Au Maroc, ces derniers temps, d’aucuns prônent l’abandon de la Beia qui, depuis toujours, fait partie de l’existence des Marocains, pour ne pas dire l’une de incontournables facettes de leur référent identitaire. Chez les habitants des provinces du sud, par exemple, la Beia est un acte religieux, répondant au principe qui stipule que tout musulman qui décède sans l’allégeance à un souverain meurt en mécréant. Chez les marocains des autres régions du royaume, la Beia est un acte sans lequel, on cesserait d’être ce que nous sommes, des marocains musulmans. Chez tous les marocains, la Beia représente l’un des piliers du royaume et par ricochet, l’une des conditions qui déterminent l’appartenance au pays. Elle représente l’un des symboles sans lesquels, le Maroc ne serait plus le Maroc. La place de la Tour Hassan à Rabat et le mausolée où reposent les défunts Rois Mohamed V et Hassan II, représentent, du point de vue foncier, une valeur inestimable où l’on pourrait bâtir des tours aussi belles et aussi commerciales que celles qui repoussent chaque jour la limite de la prouesse architecturale et qui feraient pâlir les tours de Dubaï ou de Malaisie. La Koutoubia à Marrakech a autant de valeur sur le plan mercantile que la tour Hassan à Rabat. Mais imaginer ces deux villes, sans ces deux monuments, c’est imaginer Paris sans la Tour Eiffel ou Londres sans Big Ben ou bien encore le Japon sans son empereur. Si ces monuments symbolisent ces villes ou ce pays, sans eux ces villes ou ces pays ne seraient plus ce qu’ils sont. Sans la Biea, le Maroc serait dépourvu d’un de ses symboles les plus forts et d’une partie de sa légitimité.

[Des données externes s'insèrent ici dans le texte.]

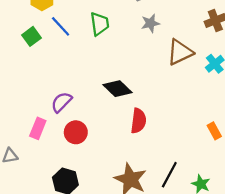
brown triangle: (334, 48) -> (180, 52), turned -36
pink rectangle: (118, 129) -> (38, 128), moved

La Beia constitue un contrat moral qui lie le souverain et son peuple. Cet acte signifie l’engagement des deux parties à servir le pays dans le respect mutuel et à vivre autour de valeurs communes mutuellement approuvées et sanctifiées.
Si, depuis l’avènement de Sa Majesté le Roi Mohamed VI, le pays a connu une grande ouverture démocratique et une grande souplesse dans le protocole, cela ne veut pas dire pour autant qu’une partie de nos valeurs et symboles ait été abandonnée ou détruite comme les statues des Bouddhas de Bâmiyân que les talibans croyant mettre fin à une ère, ont anéanties amputant de la sorte la culture afghane et mondiale de l’un de ses symboles immémoriaux.
Le Royaume-Uni vient de dépenser la bagatelle de 4,5 milliards de livres-sterlings pour célébrer quatre jours durant le jubilé de la reine. Malgré les difficultés dues à la crise économique qui secoue le monde et bien que les anglais soient généralement connus pour être vigilants sur les dépenses engagées en leur nom, ils n’ont pas lésiné sur les frais de la célébration de cet événement, participant à faire rayonner l’idée de leur pays à travers le monde. Toujours en Grande Bretagne, le serment récité par les citoyens d’honneur de la ville de Londres contient un serment d’obéissance au Lord-maire de la ville.
Le Japon, l’un des pays les plus développés de la planète, est fier de ses traditions, ses symboles et valeurs culturelles dont la révérence et la soumission à l’empereur. Il est resté accroché à ces valeurs et traditions qui n’ont, en rien, perturbé sa marche vers le progrès. Il est certainement possible de dire que si le Japon en est là où il est, c’est justement parce qu’il a su composer avec son patrimoine historique et bâtir dessus les bases d’un état solide qui a su fédérer ses atouts sur les plans humain, politique et économique. Quant à nous autres Marocains, nous devrions nous inspirer de cet esprit et savoir que le trône Alaouite constitue le ciment qui consolide notre unité et que l’allégeance fait partie de notre identité nationale que nous devons défendre et promouvoir.